Dit soort opvattingen wordt in de VS al op de scholen onderwezen. Je zou zeggen, waar
maken die amerikaanse mannen zich nog zorgen over. Maar ja, die genen kun je niet zien.
Wetenschappers kunnen wel zeggen dat ze bestaan, maar de vogelllefhebber gelooft alleen
zijn eigen verrekijker. Vandaar Suriname. Die klok- en kalkvogels zijn maar ekstraatjes voor
onder het ontbijt. De werkelijke trekpleister is - nog steeds volgens de Wall Street Journal -
het Rupicola Rupicola-mannetje, de cock of the rock (de Volkskrant vertaalt met
rotshaantje, maar waarom niet rotspik?) Deze vervult tijdens de uren dat hij wakker is de
fantasieën die bij mannetjes van andere diersoorten slechts fantasie blijft (ook hier is de
vertaling voor rekening van de Volkskrant). Ach, eindelijk zullen wij ingelicht worden over de
fantasieën van mannetjes van andere diersoorten! Op dat gebied bevond zich immers nog
een treurig informatie-vakuüm - een zwart gat bijna - waarin zelfs een zo vermetel
onderzoekster als Shere Hite zich nog niet had durven wagen. Maar ja, het bericht bevat nog
maar een zin. Voor de charme van zijn oranje pluimage smelten de hartjes van alle
vrouwelijke Rupicola-Rupicolas. Nog niet verder dan Darwin dus. Maar misschien hebben
de amerikaanse ekspeditielegers daar ook wel genoeg aan.
Maart
De radio geeft een promenadekonsert over de natuur, aanelkaargesproken door een
mijnheer die het steeds maar over openbarstende knoppen en eerste koekoeken heeft, want
al die muziek beschrijft het voorjaar. Maar of het nu aan de muziek ligt of aan het
kommentaar, alles klinkt gewoon naar promenadekonsert.

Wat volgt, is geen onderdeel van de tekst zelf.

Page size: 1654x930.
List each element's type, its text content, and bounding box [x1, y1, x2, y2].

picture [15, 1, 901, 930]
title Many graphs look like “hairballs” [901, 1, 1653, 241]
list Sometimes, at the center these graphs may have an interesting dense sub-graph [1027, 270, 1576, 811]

Nee, dan het engelse dagblad de Guardian. Dat heeft op de ingezonden brievenpagina een
rubriek Country Life. Zo zou ik mijn maandelijkse stukjes willen schrijven. Ik citeer het begin
van de brief van vorige week donderdag:
NORFOLK, Blackbirds, though common and widespread here at all seasons, seem excep-
tionally numerous just now. In woods and gardens a spell of mild weather in the past week
has encouraged the cocks to sing with increased vigour at dawn... Er zit in zon brief wel een
mededeling - in dit geval dat een natte junimaand goed voor merels is - maar die is niet
schokkend genoeg om er een echt vogelkundig stukje van te maken. Het gaat meer om de
stemming. Ten behoeve van die zielepieten in Londen, die niet zo van woods and gardens
kunnen genieten.
Tuinen in Londen zijn namelijk weerzinwekkend en moeten dat zijn, vertelde Germaine Greer
ons in The Revolting Garden. (Zij schreef dat onder het pseudoniem Rose Blight, een
gevaarlijke plantenziekte). Alles wat groeit en bloeit moet bestand zijn tegen dronkelappen,
honden en buurkinderen en liefst ook geschikt om hen af te schrikken of te verwonden.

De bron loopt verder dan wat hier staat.